A lo que íbamos: la novela está bastante bien resuelta, aunque uno se queda con ganas de más al tratarse de un arco temporal tan ambicioso (desde la época de la diáspora griega, hacia los siglos VIII-VI a.c., hasta un futuro indeterminado), que nos es relatado, además, de un modo fragmentario por diversos personajes que abarcan espacios geográficos muy variados (por desgracia, los inmortales no se limitan a aparecer en la cuenca mediterránea, como debería ser). Por otra parte, resulta por momentos irritante la absoluta falta de relevancia que se confiere a España y lo español (posiblemente porque en España la presencia de inmortales nunca habría sido motivo de sorpresa para sus conciudadanos: recuerden a Manolete y a Fernando Hierro), combinada por el vuelco que da el ritmo de los acontecimientos tan pronto como América es descubierta por los europeos, e incluso antes (uno de los inmortales es un ridículo chamán indio): a partir más o menos del XVIII casi toda la narración se desarrolla en la Tierra de la Libertad, primando a inmortales absurdos (el citado chamán o una ex esclava negra) sobre otros mucho más interesantes (en particular, un inmortal romano que ha sobrevivido sin problemas más de 2.000 años limitándose a formar parte de las sucesivas Administraciones romana, bizantina y otomana en calidad de chupatintas, pero que sólo aparece al final de la novela).

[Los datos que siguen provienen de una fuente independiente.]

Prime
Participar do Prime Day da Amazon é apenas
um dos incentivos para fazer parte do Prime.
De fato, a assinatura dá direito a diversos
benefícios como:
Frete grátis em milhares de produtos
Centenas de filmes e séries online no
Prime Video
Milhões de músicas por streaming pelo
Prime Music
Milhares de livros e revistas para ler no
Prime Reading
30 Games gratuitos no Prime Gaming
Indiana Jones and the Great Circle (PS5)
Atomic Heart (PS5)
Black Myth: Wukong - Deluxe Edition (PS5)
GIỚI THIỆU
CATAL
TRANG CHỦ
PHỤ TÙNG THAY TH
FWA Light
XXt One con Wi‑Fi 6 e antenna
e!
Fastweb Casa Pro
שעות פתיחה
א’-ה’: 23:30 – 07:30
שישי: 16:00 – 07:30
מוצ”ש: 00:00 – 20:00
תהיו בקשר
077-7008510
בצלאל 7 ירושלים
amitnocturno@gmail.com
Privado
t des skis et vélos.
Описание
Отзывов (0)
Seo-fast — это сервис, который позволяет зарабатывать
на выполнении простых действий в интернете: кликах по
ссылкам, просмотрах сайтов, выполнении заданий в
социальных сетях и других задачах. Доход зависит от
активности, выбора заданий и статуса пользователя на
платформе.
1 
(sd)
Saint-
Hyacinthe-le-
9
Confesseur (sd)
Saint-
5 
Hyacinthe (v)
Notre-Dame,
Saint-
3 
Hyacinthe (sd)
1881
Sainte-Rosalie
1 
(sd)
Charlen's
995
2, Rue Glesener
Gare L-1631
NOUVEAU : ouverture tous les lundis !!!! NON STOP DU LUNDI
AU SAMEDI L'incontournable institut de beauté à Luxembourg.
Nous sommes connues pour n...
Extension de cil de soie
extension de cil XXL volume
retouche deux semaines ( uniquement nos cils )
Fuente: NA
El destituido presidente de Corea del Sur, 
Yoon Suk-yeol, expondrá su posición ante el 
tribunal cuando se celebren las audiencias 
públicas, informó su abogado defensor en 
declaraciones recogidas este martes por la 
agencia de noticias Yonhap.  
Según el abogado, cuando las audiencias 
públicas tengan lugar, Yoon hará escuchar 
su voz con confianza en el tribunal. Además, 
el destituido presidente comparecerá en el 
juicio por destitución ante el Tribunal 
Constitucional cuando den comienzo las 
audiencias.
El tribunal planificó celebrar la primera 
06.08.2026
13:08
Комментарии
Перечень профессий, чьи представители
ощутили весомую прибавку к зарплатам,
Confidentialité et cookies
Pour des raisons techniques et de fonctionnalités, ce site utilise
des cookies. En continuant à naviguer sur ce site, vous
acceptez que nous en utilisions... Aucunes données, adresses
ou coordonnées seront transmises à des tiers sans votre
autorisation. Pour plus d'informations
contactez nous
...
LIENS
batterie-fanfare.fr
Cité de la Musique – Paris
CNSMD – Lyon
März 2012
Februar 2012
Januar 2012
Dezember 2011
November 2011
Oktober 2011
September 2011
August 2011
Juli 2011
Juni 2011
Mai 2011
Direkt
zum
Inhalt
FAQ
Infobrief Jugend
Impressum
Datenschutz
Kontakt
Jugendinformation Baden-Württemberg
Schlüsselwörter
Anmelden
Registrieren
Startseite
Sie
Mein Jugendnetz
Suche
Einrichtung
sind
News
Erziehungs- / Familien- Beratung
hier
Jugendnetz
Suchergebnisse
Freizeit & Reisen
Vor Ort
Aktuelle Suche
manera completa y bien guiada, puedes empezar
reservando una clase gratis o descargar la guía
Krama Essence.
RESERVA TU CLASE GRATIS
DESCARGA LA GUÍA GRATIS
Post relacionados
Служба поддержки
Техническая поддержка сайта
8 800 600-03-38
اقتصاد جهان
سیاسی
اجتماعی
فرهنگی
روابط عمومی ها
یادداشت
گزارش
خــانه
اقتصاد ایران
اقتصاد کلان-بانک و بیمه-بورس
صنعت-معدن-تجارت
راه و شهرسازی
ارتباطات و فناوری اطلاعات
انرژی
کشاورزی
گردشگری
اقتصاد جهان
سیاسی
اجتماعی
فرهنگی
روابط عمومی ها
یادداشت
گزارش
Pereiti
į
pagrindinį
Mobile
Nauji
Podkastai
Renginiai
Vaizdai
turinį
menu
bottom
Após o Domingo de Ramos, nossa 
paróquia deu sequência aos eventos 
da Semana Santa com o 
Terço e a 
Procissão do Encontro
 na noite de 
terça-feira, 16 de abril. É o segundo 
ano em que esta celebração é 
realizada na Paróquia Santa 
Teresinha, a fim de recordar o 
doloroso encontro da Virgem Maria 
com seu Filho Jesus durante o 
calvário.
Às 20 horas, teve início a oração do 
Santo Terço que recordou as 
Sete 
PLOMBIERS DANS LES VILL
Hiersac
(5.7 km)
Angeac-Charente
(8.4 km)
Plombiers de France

En realidad, el principal problema de esta novela estriba en que surge de la conjunción de dos novelas complementarias: la primera relata la historia de los inmortales desde “los albores de la Humanidad” (la invención de la tauromaquia) hasta la actualidad; la segunda, mucho más breve, nos ubica en un futuro más o menos remoto surgido precisamente a partir del momento en que los inmortales revelan su naturaleza, lo cual permite en pocos decenios extender los beneficios de la inmortalidad a todo el mundo. El efecto de dicho maná, lejos de resultar beneficioso, provoca que los inmortales de nuevo cuño caigan en la molicie y el hedonismo de una civilización perfectamente dirigida por supercomputadoras y totalmente volcada al placer, lo cual, a su vez, convierte a los inmortales “de toda la vida”, los protagonistas de la primera novela, en la carne de cañón ideal, en tanto individuos desubicados en este mundo, para acometer la exploración espacial a velocidades que respetan el límite de la velocidad de la luz (total, dado que son inmortales, qué más les da pegarse veinte años en una nave espacial). La idea es original pero, nuevamente, está resuelta de manera un tanto precipitada (da la sensación de que el autor está hasta los huevos de sus personajes y busca deshacerse de ellos metiéndolos en otro planeta cuanto antes), con la aparición de otras formas de vida inteligente incluida. Pero contando con estas carencias, sigue siendo una novela recomendable (si bien a lo largo de casi todo el relato la carga de ficción es mucho mayor que la de “ciencia” propiamente dicha, que sólo aparece al final), sobre todo dado su ridículo precio (5 €).